Abstracts

Rationale: Eslicarbazepine (ESL) is approved for the treatment of partial onset (focal) seizures in patients 4 years of age and older. Focal to bilateral tonic-clonic seizures (FBTCS) are the most severe form of focal seizures and may place patients at increased risk of injuries and sudden unexpected death. Here we report the efficacy, safety, and tolerability of ESL in a subset of focal seizure patients who experienced FBTCS at baseline (BL).

Methods: Data from 3 multinational, randomized, double-blind, placebo-controlled trials of ESL in patients (N=1447) with focal seizures were pooled for this post-hoc analysis. The studies were similar in design; after an 8-week BL period, patients were randomized to placebo (PBO), ESL 400 mg, or ESL 800 mg daily. ESL doses were titrated over 2 weeks to doses of 800 mg or 1200 mg daily, which remained constant through the 12-week maintenance period. This analysis included patients with focal seizures who had ≥ 1 FBTCS during BL and who received ≥ 800 mg/day during the maintenance period. Efficacy was assessed by analysis of covariance of standardized seizure frequency (SSF, FBTCS/28 day) during the maintenance period compared with PBO, responder analysis [percentage of patients with ≥ 50%, ≥ 75%, and 100% reduction in SSF compared to BL (Cochran–Mantel–Haenszel test)], and time to first seizure (Kaplan-Meier). Adverse events (AEs) were collected at all study visits.
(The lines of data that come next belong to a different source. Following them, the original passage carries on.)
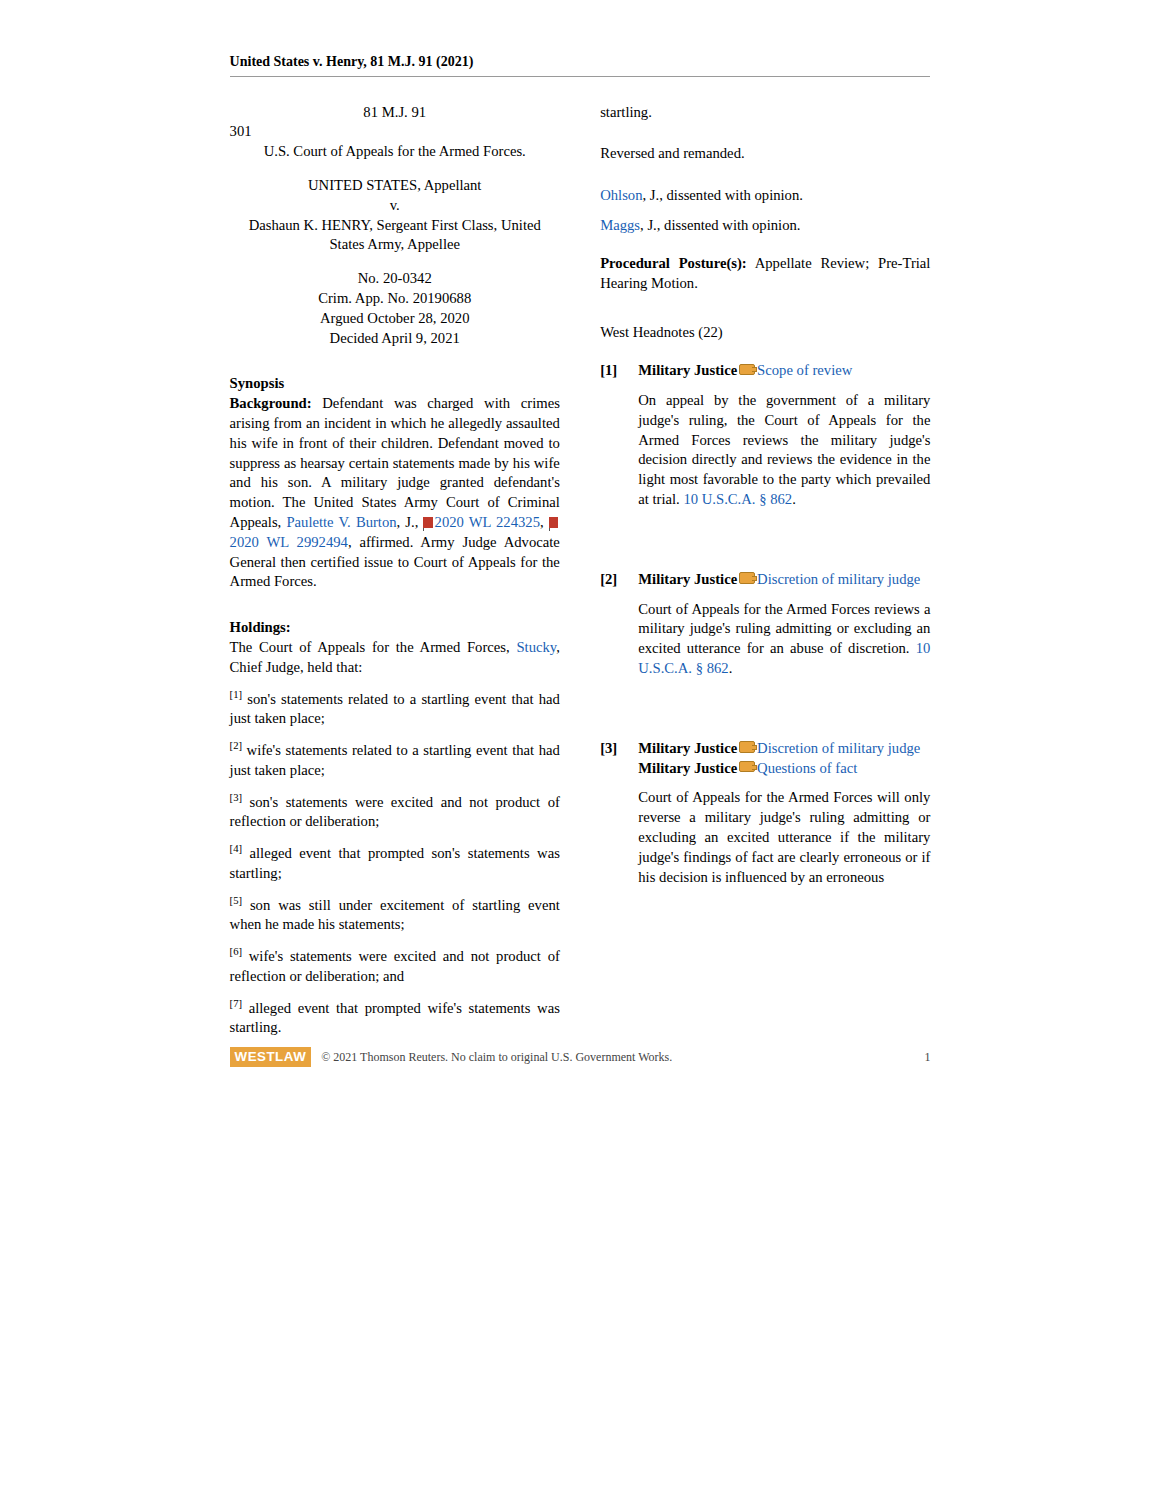United States v. Henry, 81 M.J. 91 (2021)
81 M.J. 91
301
U.S. Court of Appeals for the Armed Forces.
UNITED STATES, Appellant
v.
Dashaun K. HENRY, Sergeant First Class, United States Army, Appellee
No. 20-0342
Crim. App. No. 20190688
Argued October 28, 2020
Decided April 9, 2021
Synopsis
Background: Defendant was charged with crimes arising from an incident in which he allegedly assaulted his wife in front of their children. Defendant moved to suppress as hearsay certain statements made by his wife and his son. A military judge granted defendant's motion. The United States Army Court of Criminal Appeals, Paulette V. Burton, J., 2020 WL 224325, 2020 WL 2992494, affirmed. Army Judge Advocate General then certified issue to Court of Appeals for the Armed Forces.
Holdings:
The Court of Appeals for the Armed Forces, Stucky, Chief Judge, held that:
[1] son's statements related to a startling event that had just taken place;
[2] wife's statements related to a startling event that had just taken place;
[3] son's statements were excited and not product of reflection or deliberation;
[4] alleged event that prompted son's statements was startling;
[5] son was still under excitement of startling event when he made his statements;
[6] wife's statements were excited and not product of reflection or deliberation; and
[7] alleged event that prompted wife's statements was startling.
startling.
Reversed and remanded.
Ohlson, J., dissented with opinion.
Maggs, J., dissented with opinion.
Procedural Posture(s): Appellate Review; Pre-Trial Hearing Motion.
West Headnotes (22)
[1]
Military Justice Scope of review
On appeal by the government of a military judge's ruling, the Court of Appeals for the Armed Forces reviews the military judge's decision directly and reviews the evidence in the light most favorable to the party which prevailed at trial. 10 U.S.C.A. § 862.
[2]
Military Justice Discretion of military judge
Court of Appeals for the Armed Forces reviews a military judge's ruling admitting or excluding an excited utterance for an abuse of discretion. 10 U.S.C.A. § 862.
[3]
Military Justice Discretion of military judge
Military Justice Questions of fact
Court of Appeals for the Armed Forces will only reverse a military judge's ruling admitting or excluding an excited utterance if the military judge's findings of fact are clearly erroneous or if his decision is influenced by an erroneous
WESTLAW © 2021 Thomson Reuters. No claim to original U.S. Government Works. 1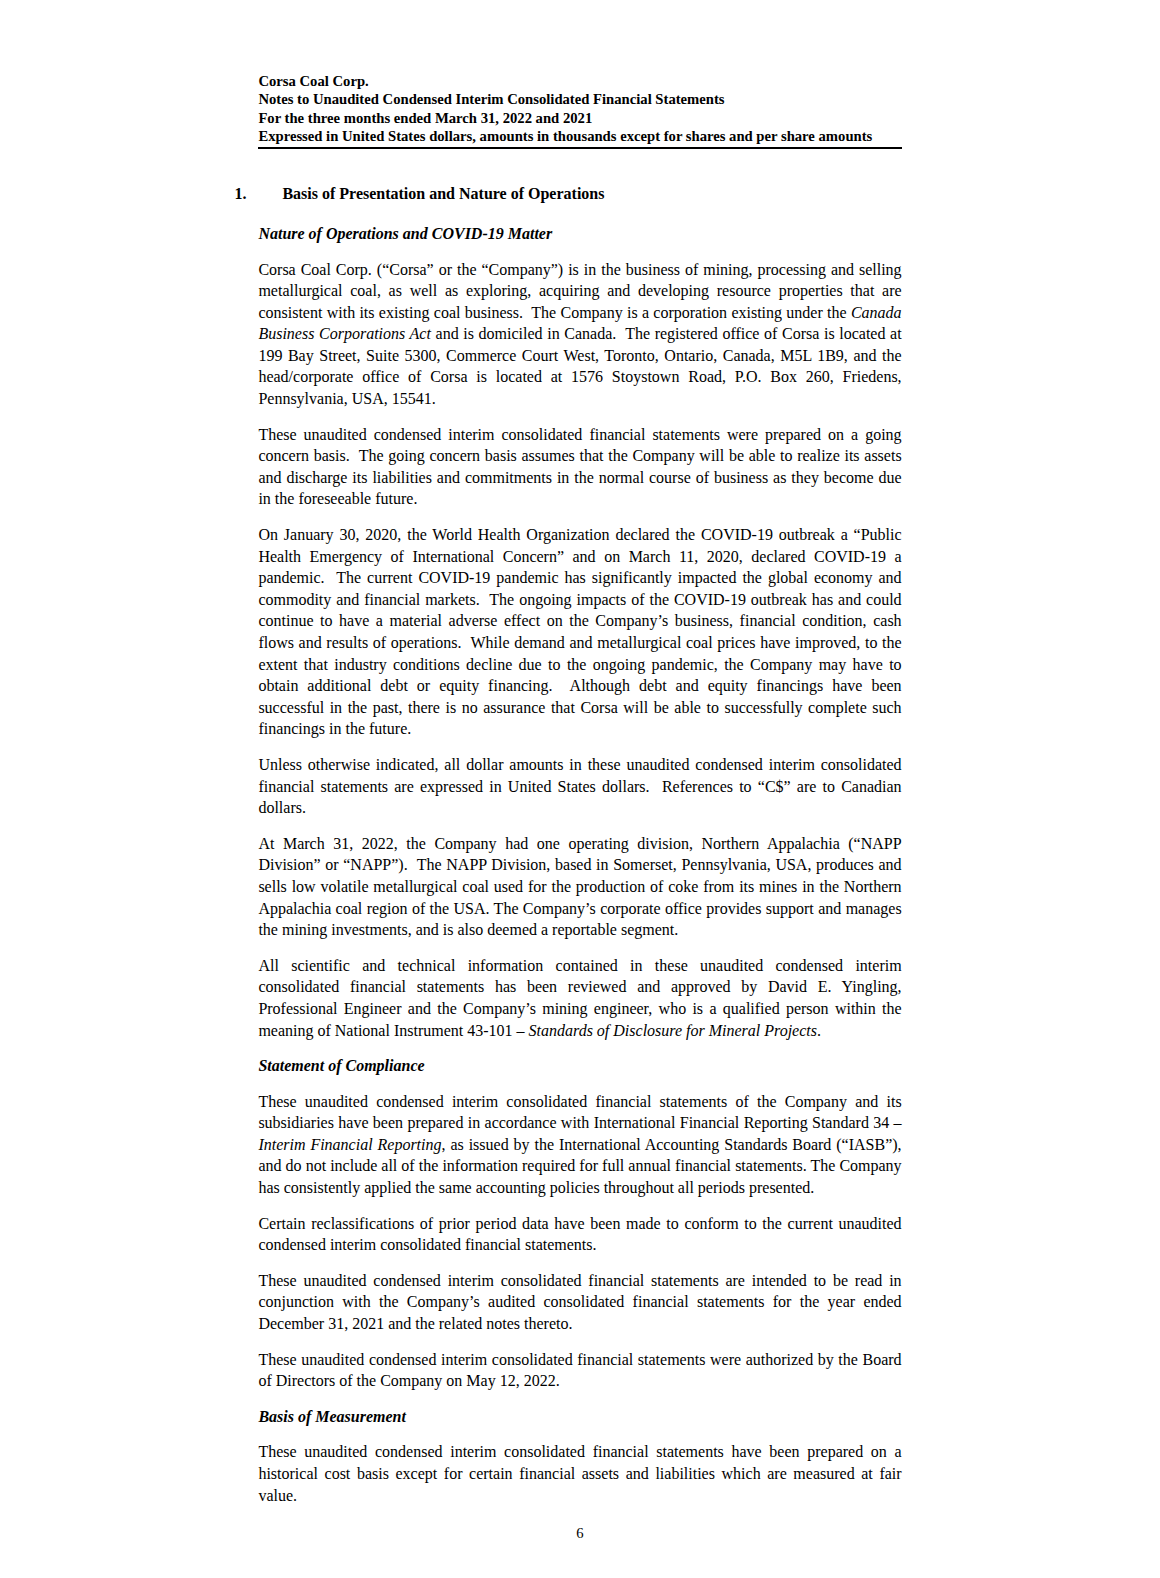Corsa Coal Corp.
Notes to Unaudited Condensed Interim Consolidated Financial Statements
For the three months ended March 31, 2022 and 2021
Expressed in United States dollars, amounts in thousands except for shares and per share amounts
1. Basis of Presentation and Nature of Operations
Nature of Operations and COVID-19 Matter
Corsa Coal Corp. (“Corsa” or the “Company”) is in the business of mining, processing and selling metallurgical coal, as well as exploring, acquiring and developing resource properties that are consistent with its existing coal business. The Company is a corporation existing under the Canada Business Corporations Act and is domiciled in Canada. The registered office of Corsa is located at 199 Bay Street, Suite 5300, Commerce Court West, Toronto, Ontario, Canada, M5L 1B9, and the head/corporate office of Corsa is located at 1576 Stoystown Road, P.O. Box 260, Friedens, Pennsylvania, USA, 15541.
These unaudited condensed interim consolidated financial statements were prepared on a going concern basis. The going concern basis assumes that the Company will be able to realize its assets and discharge its liabilities and commitments in the normal course of business as they become due in the foreseeable future.
On January 30, 2020, the World Health Organization declared the COVID-19 outbreak a “Public Health Emergency of International Concern” and on March 11, 2020, declared COVID-19 a pandemic. The current COVID-19 pandemic has significantly impacted the global economy and commodity and financial markets. The ongoing impacts of the COVID-19 outbreak has and could continue to have a material adverse effect on the Company’s business, financial condition, cash flows and results of operations. While demand and metallurgical coal prices have improved, to the extent that industry conditions decline due to the ongoing pandemic, the Company may have to obtain additional debt or equity financing. Although debt and equity financings have been successful in the past, there is no assurance that Corsa will be able to successfully complete such financings in the future.
Unless otherwise indicated, all dollar amounts in these unaudited condensed interim consolidated financial statements are expressed in United States dollars. References to “C$” are to Canadian dollars.
At March 31, 2022, the Company had one operating division, Northern Appalachia (“NAPP Division” or “NAPP”). The NAPP Division, based in Somerset, Pennsylvania, USA, produces and sells low volatile metallurgical coal used for the production of coke from its mines in the Northern Appalachia coal region of the USA. The Company’s corporate office provides support and manages the mining investments, and is also deemed a reportable segment.
All scientific and technical information contained in these unaudited condensed interim consolidated financial statements has been reviewed and approved by David E. Yingling, Professional Engineer and the Company’s mining engineer, who is a qualified person within the meaning of National Instrument 43-101 – Standards of Disclosure for Mineral Projects.
Statement of Compliance
These unaudited condensed interim consolidated financial statements of the Company and its subsidiaries have been prepared in accordance with International Financial Reporting Standard 34 – Interim Financial Reporting, as issued by the International Accounting Standards Board (“IASB”), and do not include all of the information required for full annual financial statements. The Company has consistently applied the same accounting policies throughout all periods presented.
Certain reclassifications of prior period data have been made to conform to the current unaudited condensed interim consolidated financial statements.
These unaudited condensed interim consolidated financial statements are intended to be read in conjunction with the Company’s audited consolidated financial statements for the year ended December 31, 2021 and the related notes thereto.
These unaudited condensed interim consolidated financial statements were authorized by the Board of Directors of the Company on May 12, 2022.
Basis of Measurement
These unaudited condensed interim consolidated financial statements have been prepared on a historical cost basis except for certain financial assets and liabilities which are measured at fair value.
6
Results: Of the 1447 patients, a total of 438 patients, ages 16-69, met the criteria for this analysis and received > 1 dose of study medication (safety population) and 429 patients had ≥ 1 post-baseline seizure diary entry (efficacy population). BL characteristics were balanced among the 3 treatment groups. During the BL period, median FBTCS SSF was 2.5, 2.5, and 2.4 in PBO, ESL 800 mg, and ESL 1200 mg groups, respectively. During maintenance, the FBTCS SSF was less compared to PBO in both ESL groups, but only significant in the ESL 1200 mg group (PBO, 1.1; ESL 800, 0.9; ESL 1200, 0.8; P=0.0395). A greater percentage of patients treated with ESL 1200 mg achieved ≥ 50% reduction in SSF (61.9%, p=0.005) or ≥ 75% reduction in SSF (46.0%, p=0.0315) compared with PBO (≥ 50%, 45.6%; ≥ 75%, 33.3%). Time to first seizure was significantly longer in both ESL groups compared with placebo (Figure). The most frequently reported AEs were dizziness, headache, nausea, somnolence, and vomiting and the incidence of each increased with ESL dose (Table 1). AEs leading to discontinuation increased with ESL dose, with dizziness being the most common AE cited (PBO 1.3%; ESL 800 3.7%; ESL 1200 7.2%).

Conclusions: Adjunctive ESL 800 mg and 1200 mg was well-tolerated and increased the time to first seizure for patients with FBTCS. Rates of seizure reduction were consistent with those previously reported for the entire focal seizure population and ESL 1200 mg significantly improved the 50% and 75% responder rates compared to PBO. ESL may be a useful treatment option for FBTCSs.

Funding: Funded by Sunovion Pharmaceuticals, Inc., and Bial - Portela e Ca, SA.